Segment Start: Given entries
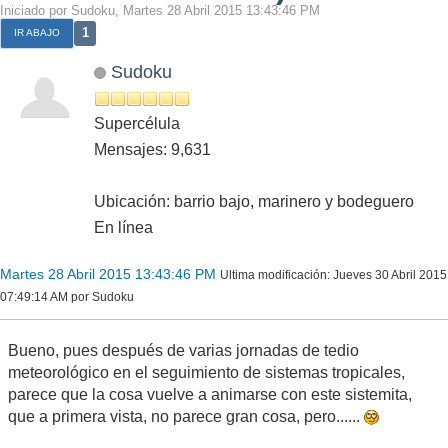
Iniciado por Sudoku, Martes 28 Abril 2015 13:43:46 PM
1
IR ABAJO
Sudoku
Supercélula
Mensajes: 9,631
Ubicación: barrio bajo, marinero y bodeguero
En línea
Martes 28 Abril 2015 13:43:46 PM
Ultima modificación
: Jueves 30 Abril 2015
07:49:14 AM por Sudoku
Bueno, pues después de varias jornadas de tedio
meteorológico en el seguimiento de sistemas tropicales,
parece que la cosa vuelve a animarse con este sistemita,
que a primera vista, no parece gran cosa, pero......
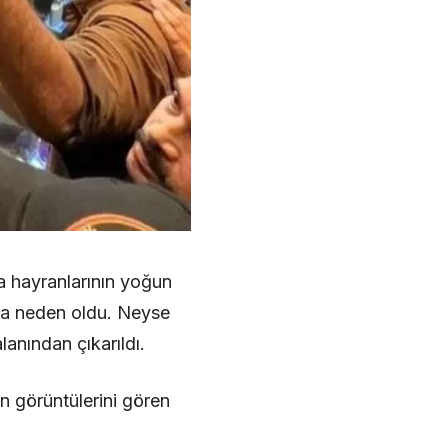
da hayranlarının yoğun
sına neden oldu. Neyse
lanından çıkarıldı.
n görüntülerini gören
Segment End: Given entries
*Task directions*.
Each line of the material with the word "Sudoku" in it should be listed.

*Solved problem*.
Iniciado por Sudoku, Martes 28 Abril 2015 13:43:46 PM
Sudoku
07:49:14 AM por Sudoku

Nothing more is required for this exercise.